Jim Griffin · March 3, 2020 at 3:47 pm
Governments can undo conservation easements:

https://coloradosun.com/2020/02/11/summit-county-extinguish-conservation-easement-housing/

https://www.jstor.org/stable/pdf/1074018.pdf

You're correct, sellers (and their descendants) cannot.

Government is a different creature, as are the committees that administer the rights purchased.
fauquierflash · March 3, 2020 at 3:34 pm
Ms Ward Once a property is in Easement, it stays in an Easement.
fauquierflash · March 3, 2020 at 3:33 pm
J G

The County does not own any of the Easements. When a property owner decides to sell, the County has no control over that. They sell to whomever wants to purchase the property.
Linda Ward · March 3, 2020 at 3:32 pm
Jim - "Worse still, someday the joke will be on us for trusting them -- they'll undo easements when they "need" the land."
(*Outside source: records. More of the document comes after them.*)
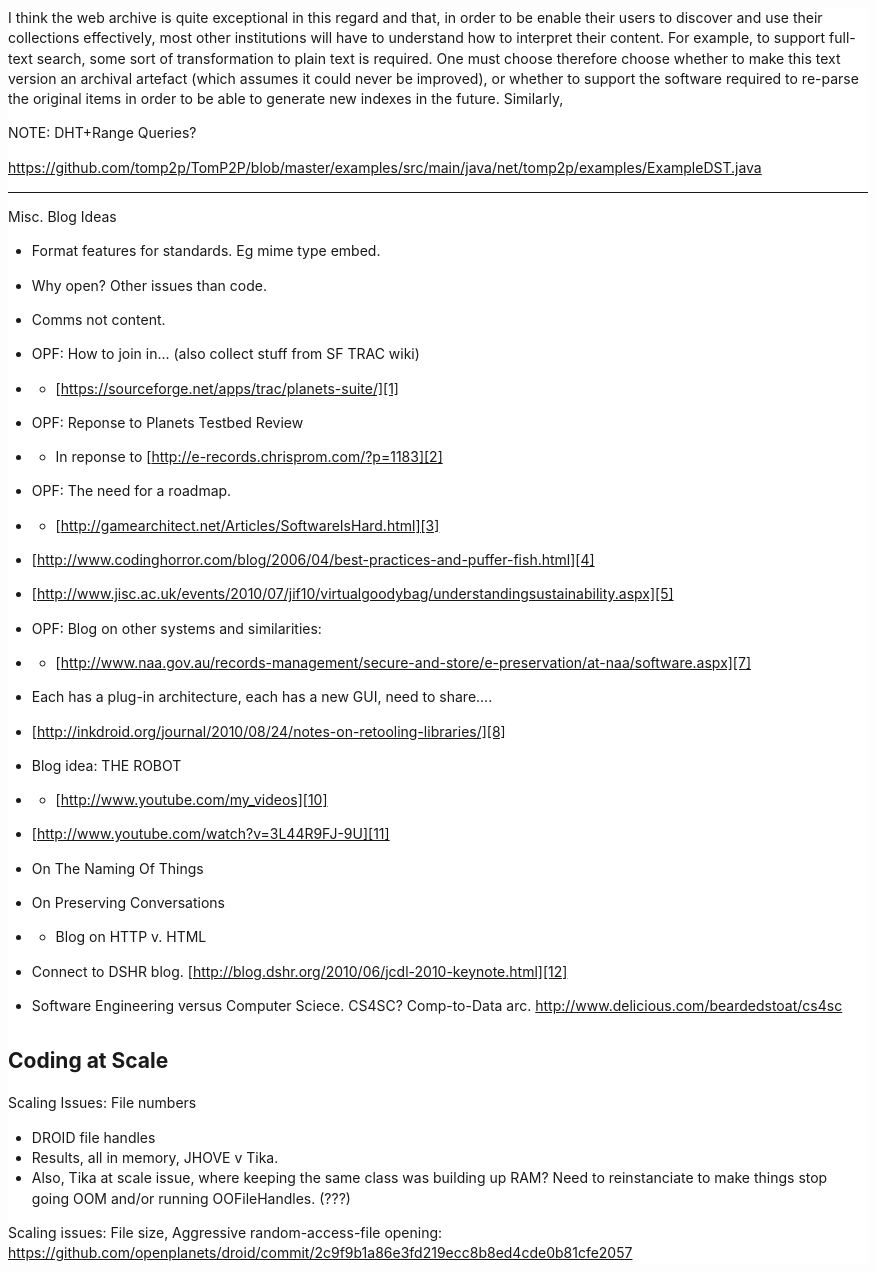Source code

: I think the web archive is quite exceptional in this regard and that, in order to be enable their users to discover and use their collections effectively, most other institutions will have to understand how to interpret their content. For example, to support full-text search, some sort of transformation to plain text is required. One must choose therefore choose whether to make this text version an archival artefact (which assumes it could never be improved), or whether to support the software required to re-parse the original items in order to be able to generate new indexes in the future. Similarly, 

NOTE: DHT+Range Queries?

https://github.com/tomp2p/TomP2P/blob/master/examples/src/main/java/net/tomp2p/examples/ExampleDST.java

---

Misc. Blog Ideas
 - Format features for standards. Eg mime type embed. 
 - Why open? Other issues than code.
 - Comms not content.
 - OPF: How to join in... (also collect stuff from SF TRAC wiki)
 -    - [https://sourceforge.net/apps/trac/planets-suite/][1]  
 - OPF: Reponse to Planets Testbed Review
 -    - In reponse to [http://e-records.chrisprom.com/?p=1183][2]  
 - OPF:  The need for a roadmap.
 -    - [http://gamearchitect.net/Articles/SoftwareIsHard.html][3] 
   - [http://www.codinghorror.com/blog/2006/04/best-practices-and-puffer-fish.html][4] 
   - [http://www.jisc.ac.uk/events/2010/07/jif10/virtualgoodybag/understandingsustainability.aspx][5] 
 - OPF: Blog on other systems and similarities:[][6] 
 -    - [http://www.naa.gov.au/records-management/secure-and-store/e-preservation/at-naa/software.aspx][7] 
   - Each has a plug-in architecture, each has a new GUI, need to share....
   - [http://inkdroid.org/journal/2010/08/24/notes-on-retooling-libraries/][8] 

 - Blog idea: THE ROBOT[][9] 
 -    - [http://www.youtube.com/my_videos][10] 
   - [http://www.youtube.com/watch?v=3L44R9FJ-9U][11] 
 - On The Naming Of Things
 - On Preserving Conversations
 -    - Blog on HTTP v. HTML
   - Connect to DSHR blog. [http://blog.dshr.org/2010/06/jcdl-2010-keynote.html][12]  

  - Software Engineering versus Computer Sciece. CS4SC? Comp-to-Data arc.
http://www.delicious.com/beardedstoat/cs4sc

Coding at Scale
---------------

Scaling Issues: File numbers

* DROID file handles
* Results, all in memory, JHOVE v Tika.
* Also, Tika at scale issue, where keeping the same class was building up RAM? Need to reinstanciate to make things stop going OOM and/or running OOFileHandles. (???)

Scaling issues: File size, 
Aggressive random-access-file opening:
https://github.com/openplanets/droid/commit/2c9f9b1a86e3fd219ecc8b8ed4cde0b81cfe2057


  [1]: https://sourceforge.net/apps/trac/planets-suite/
  [2]: http://e-records.chrisprom.com/?p=1183
  [3]: http://gamearchitect.net/Articles/SoftwareIsHard.html
  [4]: http://www.codinghorror.com/blog/2006/04/best-practices-and-puffer-fish.html
  [5]: http://www.jisc.ac.uk/events/2010/07/jif10/virtualgoodybag/understandingsustainability.aspx
  [6]: http://www.codinghorror.com/blog/2006/04/best-practices-and-puffer-fish.html
  [7]: http://www.naa.gov.au/records-management/secure-and-store/e-preservation/at-naa/software.aspx
  [8]: http://inkdroid.org/journal/2010/08/24/notes-on-retooling-libraries/
  [9]: http://www.naa.gov.au/records-management/secure-and-store/e-preservation/at-naa/software.aspx
  [10]: http://www.youtube.com/my_videos
  [11]: http://www.youtube.com/watch?v=3L44R9FJ-9U
  [12]: http://blog.dshr.org/2010/06/jcdl-2010-keynote.html
  [13]: http://blogs.ecs.soton.ac.uk/keepit/2010/08/23/keepit-course-3-describing-significant-characteristics-and-recording-provenance/
  [14]: http://digital-scholarship.org/dcpb/dcpb.htm
  [15]: http://lists.ala.org/wws/arc/digipres/2010-08/msg00007.html
  [16]: http://www.digitalpreservation.gov/ndsa/
  [17]: http://www.digitalpreservation.gov/ndsa/
  [18]: http://www.software.ac.uk/SustainingSoftware.html
  [19]: http://www.culturegrid.org.uk/
  [20]: https://sourceforge.net/mail/admin/list_subscribers.php?group_id=265364&amp;group_list_id=68391&amp;func=display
We've been wondering about that. What happens if someone who inherits a piece of property that is in Conservation Easement takes it out of the CE? Can they do that?
Jim Griffin · March 3, 2020 at 12:04 pm
1. A free market in real property is better than govt control. Basic economic theory.

2. Stop blaming residents, claiming they cost more than farms. They do not. They earn, spend, work and more -- the backbone of our local economy.

The Rockefeller Foundation cons locals into tax breaks that leave the average person holding the bag. Guess which famous family owns lots of large farms?

Our govt now owns more than a quarter of the county's land and continues to tax and spend to acquire more. Worse still, someday the joke will be on us for trusting them -- they'll undo easements when they "need" the land.
Demosthenes · March 3, 2020 at 10:33 am
I agree with AngryBob. It is far past time to stop local government from interfering in the free market while handing out tax breaks to the rich.
AngryBob · March 3, 2020 at 9:30 am
How about the county stops paying wealthy hobby farm owners for "conservation" easements and instead put the money into schools? Or how about ending "agricultural" tax breaks for multi-million dollar estates because they have an alpaca wandering around. That would bring in more "local funding".
jim goodwin · March 2, 2020 at 1:10 pm
I'd be all for it if we hired highly qualified teachers that aren't propagandists operating under the influence of Deep Equity.